* **What the task asks**
With the records in front of you, set every one of them down exactly.

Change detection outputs
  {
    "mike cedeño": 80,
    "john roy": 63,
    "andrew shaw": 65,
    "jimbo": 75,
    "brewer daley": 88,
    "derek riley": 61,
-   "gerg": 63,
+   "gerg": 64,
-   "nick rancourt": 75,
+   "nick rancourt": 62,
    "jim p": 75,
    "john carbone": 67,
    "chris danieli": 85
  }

* **Solution to this task**
  {
    "mike cedeño": 80,
    "john roy": 63,
    "andrew shaw": 65,
    "jimbo": 75,
    "brewer daley": 88,
    "derek riley": 61,
-   "gerg": 63,
+   "gerg": 64,
-   "nick rancourt": 75,
+   "nick rancourt": 62,
    "jim p": 75,
    "john carbone": 67,
    "chris danieli": 85
  }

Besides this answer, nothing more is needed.